While Johnson did not pull the trigger on the .9 mm-caliber handgun that killed his fellow gang member, he claimed to have done so during his accomplices’ 2007 murder trial. It was a bid to save them and gain status in his gang. In fact, Johnson lured Miller to an Anaheim alley from a Costa Mesa party under the guise of buying drugs that night. The gang, Public Enemy Number One, of which Miller was a founding member, approved the hit because Miller had spoken to the media a year earlier about life in the gang.

Miller was shot in the back of the head at close range. Johnson and his accomplices left the body to be found.

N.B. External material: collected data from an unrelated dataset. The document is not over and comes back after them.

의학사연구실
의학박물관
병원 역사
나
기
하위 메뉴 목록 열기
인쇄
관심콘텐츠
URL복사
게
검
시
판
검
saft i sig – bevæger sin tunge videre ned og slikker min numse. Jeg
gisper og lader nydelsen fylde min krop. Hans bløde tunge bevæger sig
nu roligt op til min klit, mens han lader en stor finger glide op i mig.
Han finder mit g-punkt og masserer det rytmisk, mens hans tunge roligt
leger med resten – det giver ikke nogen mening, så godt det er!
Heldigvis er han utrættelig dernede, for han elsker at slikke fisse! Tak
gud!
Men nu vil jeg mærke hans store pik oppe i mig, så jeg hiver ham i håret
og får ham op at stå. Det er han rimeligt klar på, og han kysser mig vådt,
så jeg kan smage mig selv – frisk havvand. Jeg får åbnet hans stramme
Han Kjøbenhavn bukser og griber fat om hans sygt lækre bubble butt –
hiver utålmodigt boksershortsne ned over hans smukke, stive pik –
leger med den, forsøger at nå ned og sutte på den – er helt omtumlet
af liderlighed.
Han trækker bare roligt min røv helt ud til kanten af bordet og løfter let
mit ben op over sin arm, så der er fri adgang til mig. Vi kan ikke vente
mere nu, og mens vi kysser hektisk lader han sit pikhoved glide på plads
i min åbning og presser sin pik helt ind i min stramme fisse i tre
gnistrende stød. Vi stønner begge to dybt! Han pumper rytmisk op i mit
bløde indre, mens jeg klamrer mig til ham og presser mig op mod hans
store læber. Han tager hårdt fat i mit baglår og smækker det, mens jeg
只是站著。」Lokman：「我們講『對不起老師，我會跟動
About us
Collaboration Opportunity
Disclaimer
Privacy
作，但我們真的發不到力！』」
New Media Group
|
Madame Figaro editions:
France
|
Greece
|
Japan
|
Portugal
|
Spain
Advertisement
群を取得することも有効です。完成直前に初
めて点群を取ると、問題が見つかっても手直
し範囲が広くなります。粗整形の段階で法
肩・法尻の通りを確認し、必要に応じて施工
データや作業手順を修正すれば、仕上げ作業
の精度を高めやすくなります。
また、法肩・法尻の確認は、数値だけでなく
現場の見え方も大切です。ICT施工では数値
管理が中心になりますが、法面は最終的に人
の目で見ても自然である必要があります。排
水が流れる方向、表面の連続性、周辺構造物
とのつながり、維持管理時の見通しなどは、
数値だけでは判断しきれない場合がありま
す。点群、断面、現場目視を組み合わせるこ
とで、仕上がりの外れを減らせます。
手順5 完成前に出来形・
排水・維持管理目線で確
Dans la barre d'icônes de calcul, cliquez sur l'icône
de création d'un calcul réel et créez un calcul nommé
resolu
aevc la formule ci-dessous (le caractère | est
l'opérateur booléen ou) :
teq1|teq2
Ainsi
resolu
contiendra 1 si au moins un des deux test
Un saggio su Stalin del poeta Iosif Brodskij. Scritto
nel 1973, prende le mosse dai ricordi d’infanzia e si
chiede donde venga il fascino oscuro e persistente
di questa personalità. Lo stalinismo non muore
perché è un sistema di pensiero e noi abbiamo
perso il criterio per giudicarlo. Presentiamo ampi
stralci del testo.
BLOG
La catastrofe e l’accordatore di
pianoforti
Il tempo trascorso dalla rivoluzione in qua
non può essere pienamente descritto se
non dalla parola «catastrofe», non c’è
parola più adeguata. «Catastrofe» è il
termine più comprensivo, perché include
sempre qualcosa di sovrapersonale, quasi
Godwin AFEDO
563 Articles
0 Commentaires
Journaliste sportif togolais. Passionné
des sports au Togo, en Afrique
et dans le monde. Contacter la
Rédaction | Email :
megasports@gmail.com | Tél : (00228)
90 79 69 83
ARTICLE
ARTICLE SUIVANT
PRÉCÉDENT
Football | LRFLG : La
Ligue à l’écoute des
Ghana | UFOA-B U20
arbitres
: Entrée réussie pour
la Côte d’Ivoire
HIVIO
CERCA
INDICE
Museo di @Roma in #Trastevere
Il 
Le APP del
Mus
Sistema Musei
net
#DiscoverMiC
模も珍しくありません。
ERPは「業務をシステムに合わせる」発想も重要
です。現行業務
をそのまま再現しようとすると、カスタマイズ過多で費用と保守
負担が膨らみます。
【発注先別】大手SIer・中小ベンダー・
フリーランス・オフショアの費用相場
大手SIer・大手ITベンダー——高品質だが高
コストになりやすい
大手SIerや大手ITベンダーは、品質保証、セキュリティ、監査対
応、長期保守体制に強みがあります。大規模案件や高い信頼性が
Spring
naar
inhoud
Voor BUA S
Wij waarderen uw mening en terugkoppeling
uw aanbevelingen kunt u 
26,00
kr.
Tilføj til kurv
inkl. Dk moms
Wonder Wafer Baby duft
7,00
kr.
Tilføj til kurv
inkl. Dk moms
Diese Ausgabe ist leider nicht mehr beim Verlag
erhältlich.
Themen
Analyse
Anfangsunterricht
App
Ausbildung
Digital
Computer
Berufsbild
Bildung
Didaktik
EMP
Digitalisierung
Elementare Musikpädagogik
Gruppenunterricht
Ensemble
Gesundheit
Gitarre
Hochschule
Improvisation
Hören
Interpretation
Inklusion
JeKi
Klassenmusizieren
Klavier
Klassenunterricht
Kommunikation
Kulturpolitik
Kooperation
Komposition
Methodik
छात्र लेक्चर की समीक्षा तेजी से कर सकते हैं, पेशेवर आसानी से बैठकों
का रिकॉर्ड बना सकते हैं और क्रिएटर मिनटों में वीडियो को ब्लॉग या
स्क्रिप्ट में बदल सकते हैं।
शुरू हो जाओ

During the trial, Deputy Dist. Atty. Ebrahim Baytieh argued that Johnson has aspirations of rising to the gang’s highest ranks, and that can only be accomplished through continual violence. Johnson’s defense attorney, Michael Molfetta, told the jury that his client was guilty, but Molfetta laid the foundation for his argument next week that Johnson is the product of a violent prison system.

During closing statements Wednesday, Molfetta tried to mitigate the nature of Miller’s killing by stating that Johnson wanted Miller facing his executioner, instead of shot from the back.

The penalty phase of the trial will begin at 9 a.m. Monday in Santa Ana’s Central Justice Center, Department C-35.